▸ **What you will do**: Nothing outside the lines below from the one containing "x 6 платежа в рассрочку" through the one containing "Ubix Logistik • Adalbert Stifter Weg 41 •" is to be printed; print those exactly, ends included, and drop the pictures.

Saved data entries
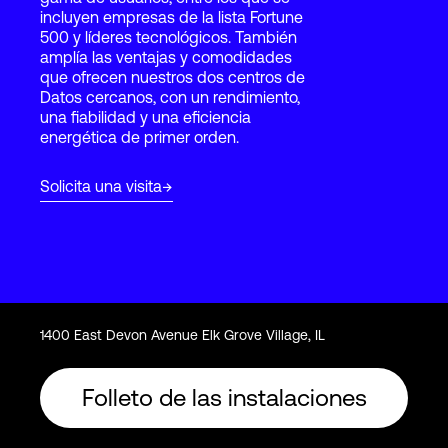
incluyen empresas de la lista Fortune
500 y líderes tecnológicos. También
amplía las ventajas y comodidades
Login
que ofrecen nuestros dos centros de
Datos cercanos, con un rendimiento,
una fiabilidad y una eficiencia
energética de primer orden.
Solicita una visita
1400 East Devon Avenue Elk Grove Village, IL
Folleto de las instalaciones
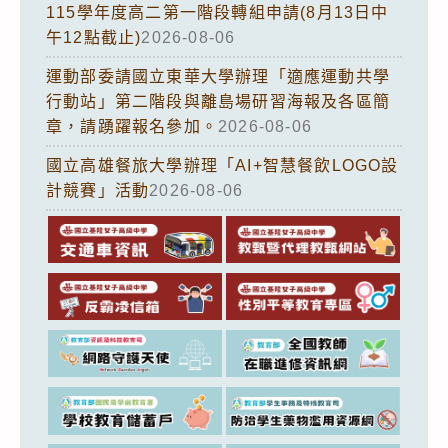
115學年度高二第一階段轉組申請(8月13日中
午12點截止)
2026-08-06
運動部委請國立東華大學辦理「適應運動共學
行動站」第二階段與離島場研習海報及各區簡
章，請踴躍報名參加。
2026-08-06
國立高雄餐旅大學辦理「AI+智慧餐飲LOGO設
計競賽」活動
2026-08-06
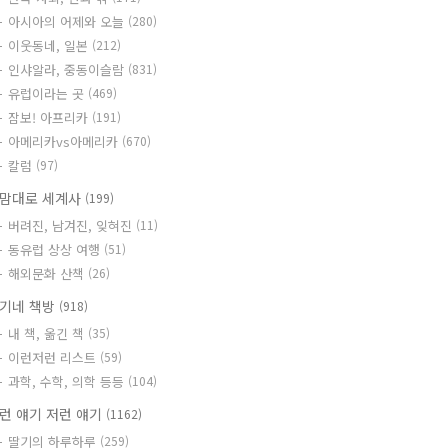
아시아의 어제와 오늘
(280)
이웃동네, 일본
(212)
인샤알라, 중동이슬람
(831)
유럽이라는 곳
(469)
잠보! 아프리카
(191)
아메리카vs아메리카
(670)
칼럼
(97)
맘대로 세계사
(199)
버려진, 남겨진, 잊혀진
(11)
동유럽 상상 여행
(51)
해외문화 산책
(26)
기네 책방
(918)
내 책, 옮긴 책
(35)
이런저런 리스트
(59)
과학, 수학, 의학 등등
(104)
런 얘기 저런 얘기
(1162)
딸기의 하루하루
(259)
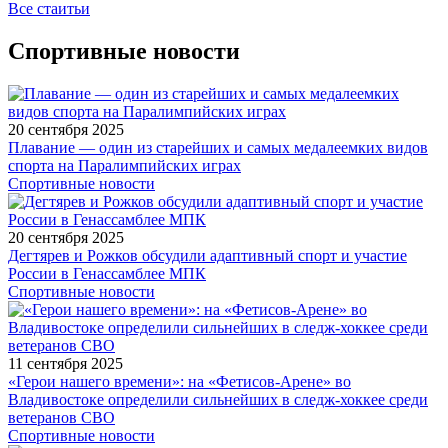
Все стаитьи
Спортивные новости
20 сентября 2025
Плавание — один из старейших и самых медалеемких видов
спорта на Паралимпийских играх
Спортивные новости
20 сентября 2025
Дегтярев и Рожков обсудили адаптивный спорт и участие
России в Генассамблее МПК
Спортивные новости
11 сентября 2025
«Герои нашего времени»: на «Фетисов-Арене» во
Владивостоке определили сильнейших в следж-хоккее среди
ветеранов СВО
Спортивные новости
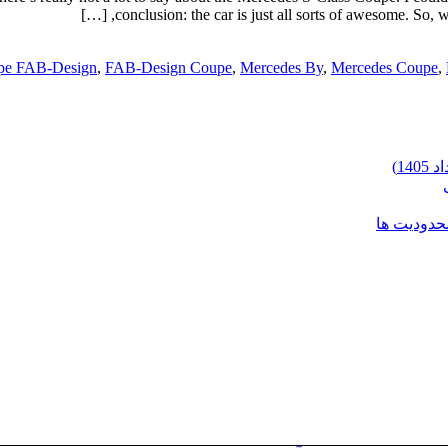
conclusion: the car is just all sorts of awesome. So, 
pe FAB-Design
,
FAB-Design Coupe
,
Mercedes By
,
Mercedes Coupe
,
محدودیت ها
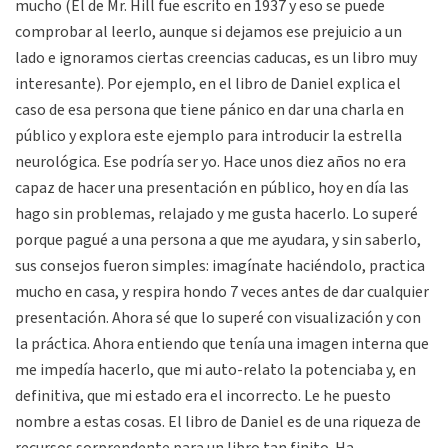
mucho (El de Mr. Hill fue escrito en 1937 y eso se puede
comprobar al leerlo, aunque si dejamos ese prejuicio a un
lado e ignoramos ciertas creencias caducas, es un libro muy
interesante). Por ejemplo, en el libro de Daniel explica el
caso de esa persona que tiene pánico en dar una charla en
público y explora este ejemplo para introducir la estrella
neurológica. Ese podría ser yo. Hace unos diez años no era
capaz de hacer una presentación en público, hoy en día las
hago sin problemas, relajado y me gusta hacerlo. Lo superé
porque pagué a una persona a que me ayudara, y sin saberlo,
sus consejos fueron simples: imagínate haciéndolo, practica
mucho en casa, y respira hondo 7 veces antes de dar cualquier
presentación. Ahora sé que lo superé con visualización y con
la práctica. Ahora entiendo que tenía una imagen interna que
me impedía hacerlo, que mi auto-relato la potenciaba y, en
definitiva, que mi estado era el incorrecto. Le he puesto
nombre a estas cosas. El libro de Daniel es de una riqueza de
recursos sorprendente para un libro tan finito. Ha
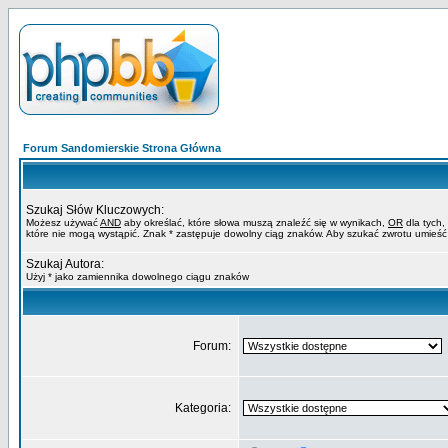
Forum Sandomierskie Strona Główna
Szukaj Słów Kluczowych:
Możesz używać
AND
aby określać, które słowa muszą znaleźć się w wynikach,
OR
dla tych,
które nie mogą wystąpić. Znak * zastępuje dowolny ciąg znaków. Aby szukać zwrotu umieść
Szukaj Autora:
Użyj * jako zamiennika dowolnego ciągu znaków
Forum:
Kategoria:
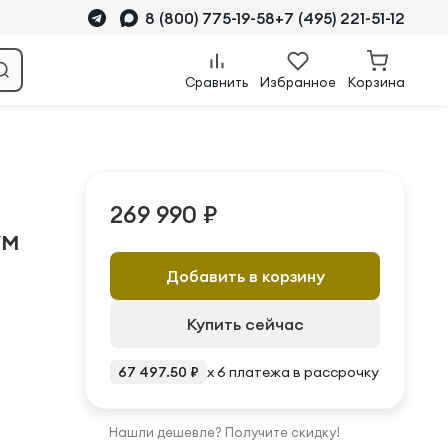
8 (800) 775-19-58
+7 (495) 221-51-12
Сравнить
Избранное
Корзина
269 990 ₽
YM
Добавить в корзину
Купить сейчас
67 497.50 ₽
x 6 платежа в рассрочку
Нашли дешевле? Получите скидку!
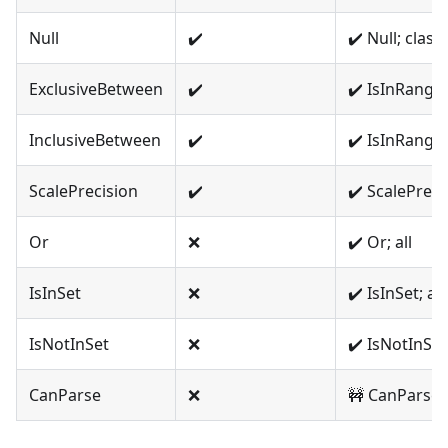
Null
✔️
✔️ Null; class
ExclusiveBetween
✔️
✔️ IsInRang
InclusiveBetween
✔️
✔️ IsInRang
ScalePrecision
✔️
✔️ ScalePrec
Or
❌
✔️ Or; all
IsInSet
❌
✔️ IsInSet; all
IsNotInSet
❌
✔️ IsNotInSet;
CanParse
❌
🚧 CanParse; 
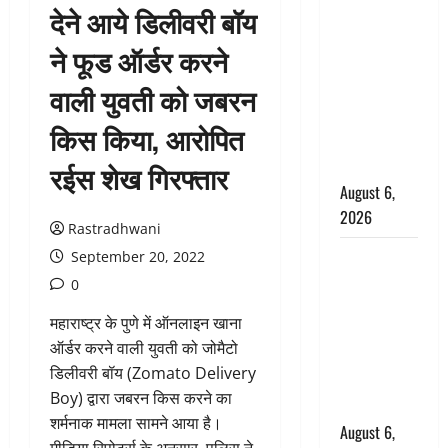
देने आये डिलीवरी बॉय
उफनते गधेरे
के पास
ने फूड ऑर्डर करने
नवजात को
वाली युवती को जबरन
छोड़ा, रोने की
आवाज सुन
किस किया, आरोपित
ग्रामीणों ने
बचाई जान
रईस शेख गिरफ्तार
August 6,
2026
Rastradhwani
अतीक अहमद
September 20, 2022
के छोटे बेटे
0
की सड़क
महाराष्ट्र के पुणे में ऑनलाइन खाना
हादसे में मौत,
ऑर्डर करने वाली युवती को जोमैटो
जेल में बंद भाई
डिलीवरी बॉय (Zomato Delivery
से मिलने जा
Boy) द्वारा जबरन किस करने का
रहा था
शर्मनाक मामला सामने आया है।
August 6,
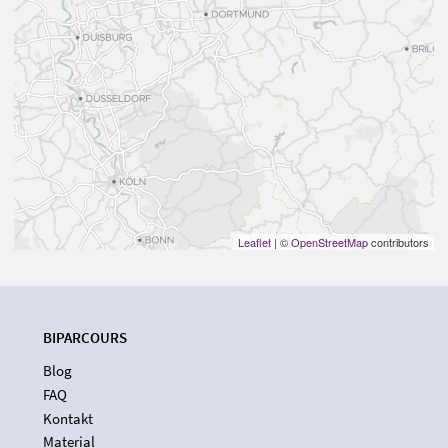
Leaflet
| ©
OpenStreetMap
contributors
BIPARCOURS
Blog
FAQ
Kontakt
Material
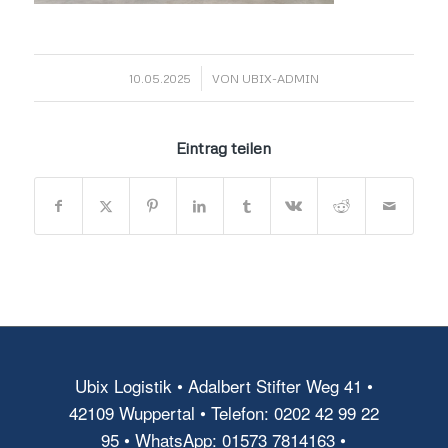
/
10.05.2025
VON
UBIX-ADMIN
Eintrag teilen
Ubix Logistik • Adalbert Stifter Weg 41 •
42109 Wuppertal • Telefon: 0202 42 99 22
95 • WhatsApp: 01573 7814163 •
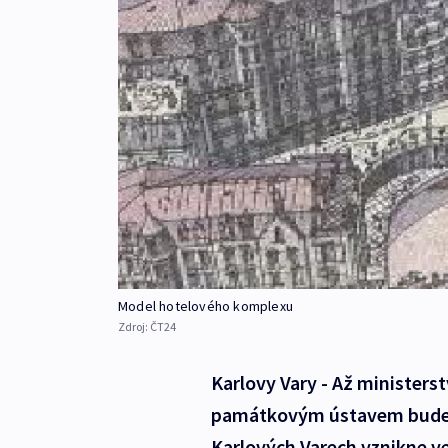
Model hotelového komplexu
Zdroj:
ČT24
Karlovy Vary - Až ministers
památkovým ústavem bude r
Karlových Varech vznikne ve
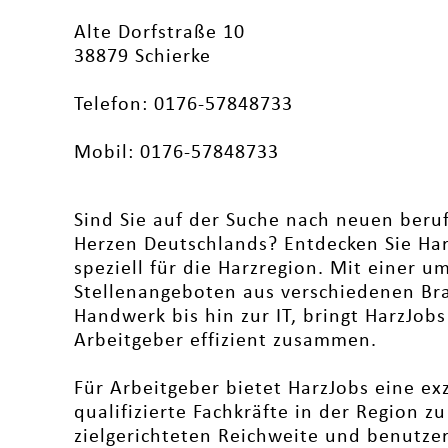
Alte Dorfstraße 10
38879 Schierke
Telefon: 0176-57848733
Mobil: 0176-57848733
Sind Sie auf der Suche nach neuen beru
Herzen Deutschlands? Entdecken Sie Har
speziell für die Harzregion. Mit einer 
Stellenangeboten aus verschiedenen Br
Handwerk bis hin zur IT, bringt HarzJob
Arbeitgeber effizient zusammen.
Für Arbeitgeber bietet HarzJobs eine ex
qualifizierte Fachkräfte in der Region z
zielgerichteten Reichweite und benutze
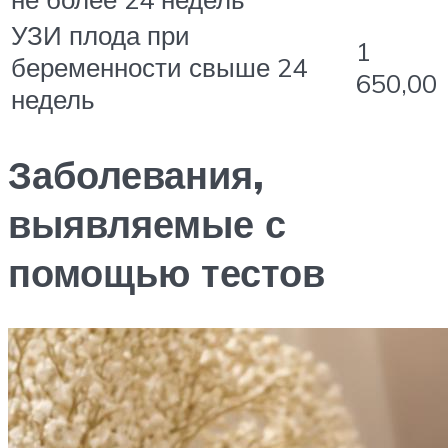
УЗИ плода при
1
беременности свыше 24
650,00
недель
Заболевания,
выявляемые с
помощью тестов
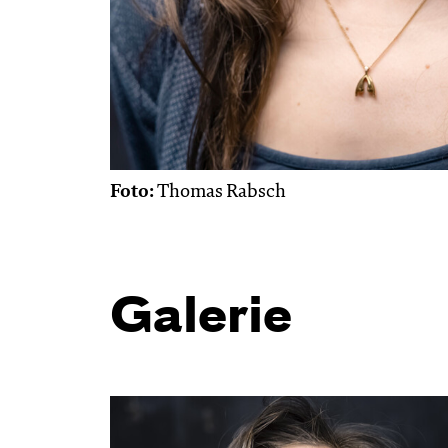
Foto:
Thomas Rabsch
Galerie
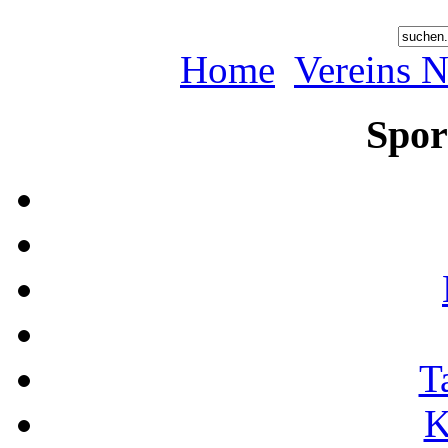
Home
Vereins 
Spor
T
K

▸ **Reply**:
x 6 платежа в рассрочку
Нашли дешевле? Получите скидку!
Null
✔️
✔️ Null; class
ExclusiveBetween
✔️
✔️ IsInRang
InclusiveBetween
✔️
✔️ IsInRang
ScalePrecision
✔️
✔️ ScalePrec
Or
❌
✔️ Or; all
IsInSet
❌
✔️ IsInSet; all
IsNotInSet
❌
✔️ IsNotInSet;
CanParse
❌
🚧 CanParse; 
देने आये डिलीवरी बॉय
उफनते गधेरे
के पास
ने फूड ऑर्डर करने
नवजात को
वाली युवती को जबरन
छोड़ा, रोने की
आवाज सुन
किस किया, आरोपित
ग्रामीणों ने
बचाई जान
रईस शेख गिरफ्तार
August 6,
2026
Rastradhwani
अतीक अहमद
September 20, 2022
के छोटे बेटे
0
की सड़क
महाराष्ट्र के पुणे में ऑनलाइन खाना
हादसे में मौत,
ऑर्डर करने वाली युवती को जोमैटो
जेल में बंद भाई
डिलीवरी बॉय (Zomato Delivery
से मिलने जा
Boy) द्वारा जबरन किस करने का
रहा था
शर्मनाक मामला सामने आया है।
August 6,
Leaflet
| ©
OpenStreetMap
contributors
BIPARCOURS
Blog
FAQ
Kontakt
Material
/
10.05.2025
VON
UBIX-ADMIN
Eintrag teilen
Ubix Logistik • Adalbert Stifter Weg 41 •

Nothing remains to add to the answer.